◆ WORK TASK 1 ◆
From the text on FlashAttention, render this sentence in French: "As a consequence, a primary challenge with scaling up these models is efficiency."
◆ WORK TASK 2 ◆
Transcribe the portion of the text on FlashAttention between "To address this" and "processing units (GPUs).", inclusive.

◆ TEXT FOR ANALYSIS ◆
The core component of the Transformer architecture is the attention mechanism, which allows embeddings to incorporate contextual information. The standard implementation of the attention mechanism is slow due to its quadratic time and memory complexity and hence becomes a computational bottleneck, especially for long sequences. As a consequence, a primary challenge with scaling up these models is efficiency.

To address this efficiency problem, FlashAttention (Dao et al. 2022) has been proposed as an exact IO-aware attention algorithm. Rather than focusing on reducing the computation of the attention algorithm, FlashAttention reduces the number of IO operations between the GPU’s relatively slow high-bandwidth memory (HBM) and fast on-chip SRAM and effectively utilizes the asymmetric memory hierarchy in graphics processing units (GPUs).

Figure 1: GPU memory hierarchy. Relative to SRAM, HBM is slower but has more memory
Figure 2: Comparison of wallclock time needed for each operation in PyTorch implementation of vanilla attention and FlashAttention. Figure taken from Tri Dao et al. (Dao et al. 2022)

Vanilla Attention

In its simplified form without the scaling factor before applying the softmax, the vanilla attention computation can be written as

\[ O = \text{softmax}(QK^T)V, \]

where $O,Q,K,V ^{N d} $. The vanilla attention algorithm computes the output as following:

  • Load \(Q\) and \(K\) by blocks from HBM to SRAM | IO operation !

◆ ENTRIES SUPPLIED ◆
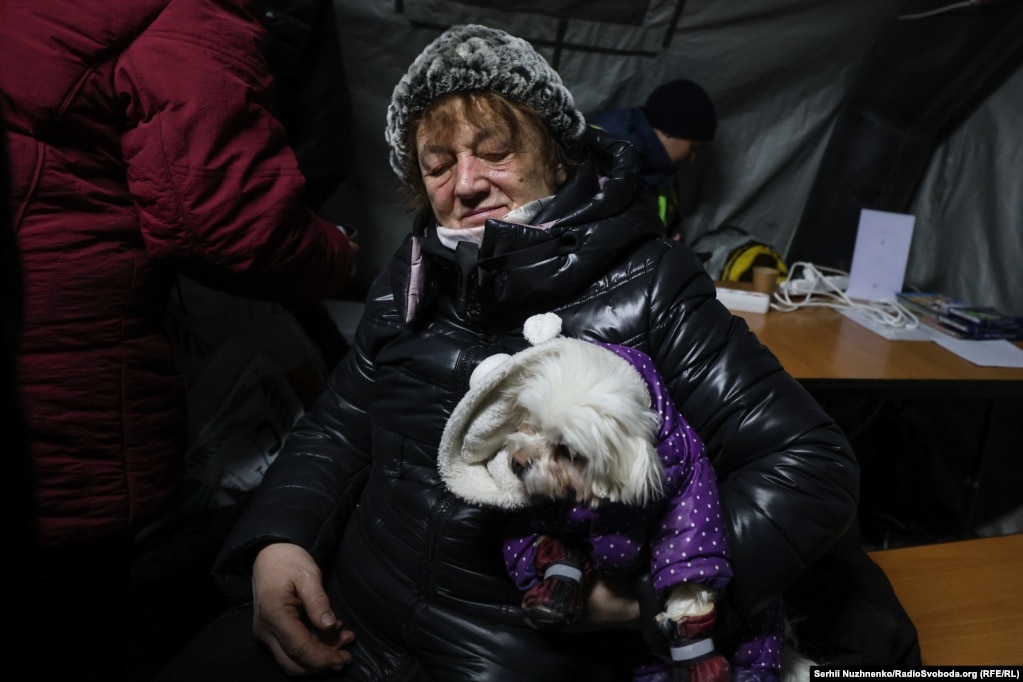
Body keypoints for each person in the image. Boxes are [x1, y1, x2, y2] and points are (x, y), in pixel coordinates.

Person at [157, 24, 919, 682]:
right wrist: (280, 540)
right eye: (436, 165)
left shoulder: (649, 284)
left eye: (494, 152)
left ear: (554, 156)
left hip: (512, 651)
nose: (465, 184)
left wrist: (652, 599)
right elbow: (341, 419)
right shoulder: (412, 271)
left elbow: (810, 464)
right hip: (353, 610)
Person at [0, 1, 357, 680]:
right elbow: (229, 223)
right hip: (60, 352)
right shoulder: (185, 13)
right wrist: (337, 255)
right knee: (73, 612)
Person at [589, 78, 717, 239]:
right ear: (671, 130)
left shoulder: (661, 173)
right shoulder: (598, 151)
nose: (692, 158)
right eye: (694, 147)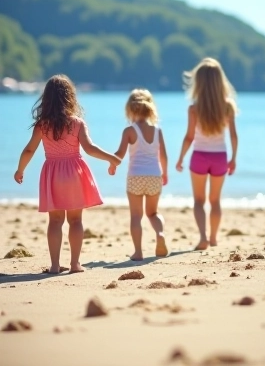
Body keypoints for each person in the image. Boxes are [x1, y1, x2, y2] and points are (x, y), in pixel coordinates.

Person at [12, 75, 121, 274]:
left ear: (46, 99)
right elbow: (89, 148)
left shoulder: (42, 125)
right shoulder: (77, 123)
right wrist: (111, 158)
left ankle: (54, 265)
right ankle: (74, 264)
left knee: (55, 222)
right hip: (74, 174)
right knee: (76, 221)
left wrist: (20, 169)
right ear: (70, 97)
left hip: (52, 175)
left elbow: (29, 150)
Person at [175, 58, 239, 251]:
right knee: (215, 201)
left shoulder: (194, 108)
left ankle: (202, 237)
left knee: (199, 201)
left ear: (199, 82)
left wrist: (180, 158)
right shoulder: (228, 106)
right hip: (220, 157)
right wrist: (233, 158)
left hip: (199, 157)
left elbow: (189, 137)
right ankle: (213, 238)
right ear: (220, 80)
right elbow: (234, 136)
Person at [112, 89, 169, 260]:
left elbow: (120, 154)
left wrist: (112, 163)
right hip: (154, 176)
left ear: (130, 110)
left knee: (136, 216)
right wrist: (164, 173)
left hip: (135, 176)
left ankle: (138, 252)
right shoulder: (157, 131)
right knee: (153, 213)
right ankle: (160, 234)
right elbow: (163, 156)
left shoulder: (129, 131)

◆ EXERCISE OUTPUT 1 ◆
Par conséquent, l'un des principaux défis de la mise à l'échelle de ces modèles est l'efficacité.

◆ EXERCISE OUTPUT 2 ◆
To address this efficiency problem, FlashAttention (Dao et al. 2022) has been proposed as an exact IO-aware attention algorithm. Rather than focusing on reducing the computation of the attention algorithm, FlashAttention reduces the number of IO operations between the GPU’s relatively slow high-bandwidth memory (HBM) and fast on-chip SRAM and effectively utilizes the asymmetric memory hierarchy in graphics processing units (GPUs).